Дорожные штаны цвета охры, а поверх юбка наездницы, открывающая спереди ноги — сзади она собиралась пышным хвостом с множеством оборок. Приталенный жакет с рядом жемчужных пуговиц, из рукавов выглядывали тончайшие кружевные манжеты — Рита, как ни странно, была одета по южной моде. И, видимо, купец Миора был очень богат, раз его дочь могла позволить себе такие дорогие наряды. Хотя при этом на ней не было никаких украшений, что показалось князю довольно странным, памятуя о купеческих дочках в Индагаре, которые ходили сплошь увешанные красным золотом.
А что ещё странно, так это то, что такая богатая молодая женщина делала на этой пустынной дороге? Да и слуг как-то маловато для эскорта.
Взгляд скользнул по изящной шее…
Что-то было в этой женщине такое, что невольно притягивало к себе. Но что — непонятно. И ничего из того, что нравилось князю в женщинах — ни томного взгляда с поволокой, ни пухлых капризных губ. Наоборот, взгляд у неё был прямой и искренний, и глаза синие, как небесная лазурь, казались слишком чистыми и глубокими. А губы какие-то своенравные, с красивым изгибом, похожим на силуэт крыльев птицы в полёте.
Эта женщина не была томной и капризной, более того — и князь очень этому удивился — она даже не попыталась с ним кокетничать, изобразить слабость или обморок, как будто он и не мужчина вовсе.
Она, наконец, справилась с сапогом и поставила ногу на камень.
Альберт оторвался от созерцания линии её скул и, посмотрев на ногу, нахмурился и покачал головой.
Лодыжка Риты выглядела плохо, похоже, что перелом — нога уже опухла и даже появилась синева.
Он снял вторую перчатку, присел рядом и положил ладонь на больное место.
И в самом деле — перелом.
Он отчётливо ощутил жар, идущий изнутри, и нарастающую боль. Видимо, Рита была ещё в шоке от падения и только сейчас начала её чувствовать, стала совсем бледной, а на лбу появилась испарина.
Князь медлил.
— Ну что? — спросила она тревожно. — Только… пожалуйста, скажите, правду.
— Плохо дело, — пожал он плечами, — похоже на перелом.
— О, нет! — сплеснула она руками, и на глазах у неё снова заблестели слёзы. — Да как же так!
— Стойте, стойте! — он поднял руку вверх. — Рита, только не надо плакать! Подумайте, вы упали в такую пропасть и выжили, а перелом — это же ерунда! Это не так уж и плохо.
— Это? Это очень плохо, мэтр Гарэйл, — развела она руками, указывая на озеро, обрыв и разбитую карету, — а учитывая обстоятельства, хуже не бывает!
— Хм. Обстоятельства так себе, согласен, — он попробовал её приободрить, — но мы сейчас что-нибудь придумаем. Только не плачьте, прошу вас, это же не смертельно, это всего лишь перелом, вам же не голову оторвало! С переломом я как-нибудь справлюсь.
Она посмотрела на него, так… что у Альберта сердце сбилось с ритма.

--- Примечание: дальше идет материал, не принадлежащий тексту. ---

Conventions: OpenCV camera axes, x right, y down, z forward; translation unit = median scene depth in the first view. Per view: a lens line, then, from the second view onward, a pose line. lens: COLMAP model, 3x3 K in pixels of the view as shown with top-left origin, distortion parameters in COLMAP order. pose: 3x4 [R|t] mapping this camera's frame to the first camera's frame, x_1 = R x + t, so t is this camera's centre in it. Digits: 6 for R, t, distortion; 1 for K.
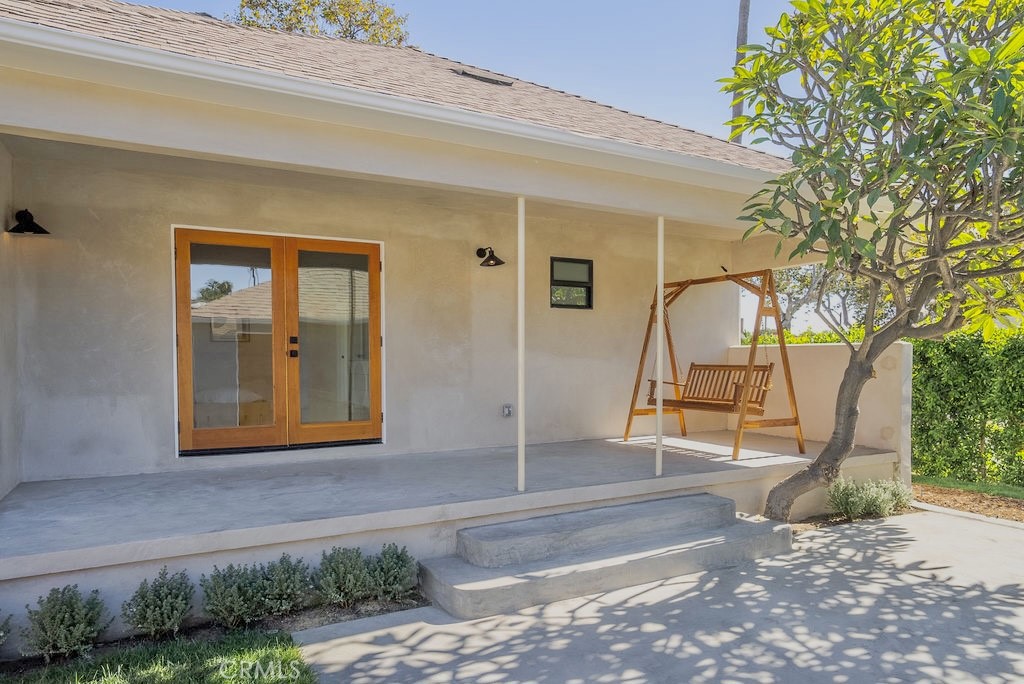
lens RADIAL K [[624.7, 0, 461.4], [0, 624.7, 377.3], [0, 0, 1]] dist [-0.054361, 0.041428]
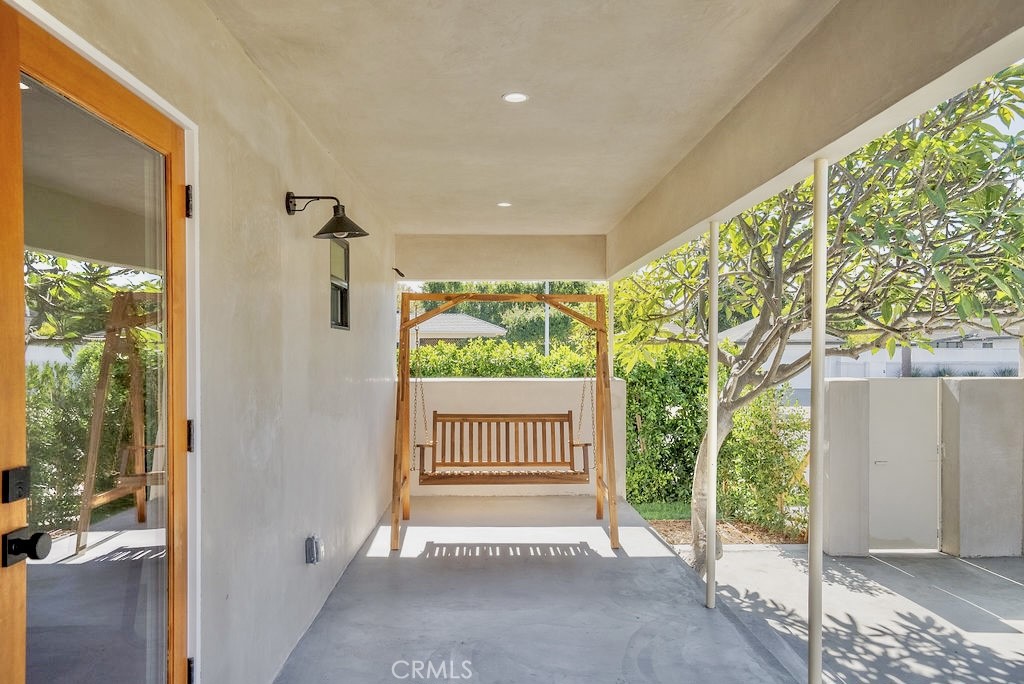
lens RADIAL K [[745.3, 0, 512.0], [0, 745.3, 342.0], [0, 0, 1]] dist [-0.001175, 0.046156]
pose [[0.404743, 0.013310, 0.914334, -0.633847], [0.027266, 0.999274, -0.026616, -0.138229], [-0.914024, 0.035703, 0.404086, 1.080162]]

Больные иногда смотрели на него с благодарностью и даже плакали от счастья, когда он избавлял их от боли и мук, женщины смотрели с восхищением, но чтобы вот так, искренне и доверчиво, словно на Бога или чудо какое-то, так на него никто никогда не смотрел.
И взгляд этот внезапно его смутил, что случалось с ним крайне редко, и заставил думать, что зря он ляпнул про то, что ничего страшного нет.
Потому что срастить перелом, да ещё быстро — дело очень сложное. Для этого придётся забрать много силы у других органов и ослабить всё тело. Так иногда делают опытные лекари, но на свой страх и риск и только когда риск этот оправдан.
Хотя после такого она ослабеет настолько, что ему придётся всю дорогу везти её на руках, и в себя она придёт дня через два, не раньше, при условии, что всё получится как надо. Он ведь не такой уж и опытный лекарь, что бы там не говорил Цинта. Есть риск и немалый, что это приведёт к отказу одного из органов.
Князь глянул наверх: небо медленно заволакивали сизые тучи, прохладный ветер потянул с озера сыростью — собиралась гроза. Странно это для середины осени.
Нужно поторопиться и выбраться из этого глухого места до темноты и до начала грозы. Нет ничего хуже, чем грозы в горах.
Был ещё второй путь.
Можно дать ей своей силы, соединив их на время вместе, пропустить её через себя и перелом срастётся. У Альберта достаточно сил, чтобы поделиться с ней, и тогда она сможет идти сама. Но гильдия лекарей строго это запрещала. А уж храмовники враз сожгут на костре, если узнают про его лекарское самоуправство.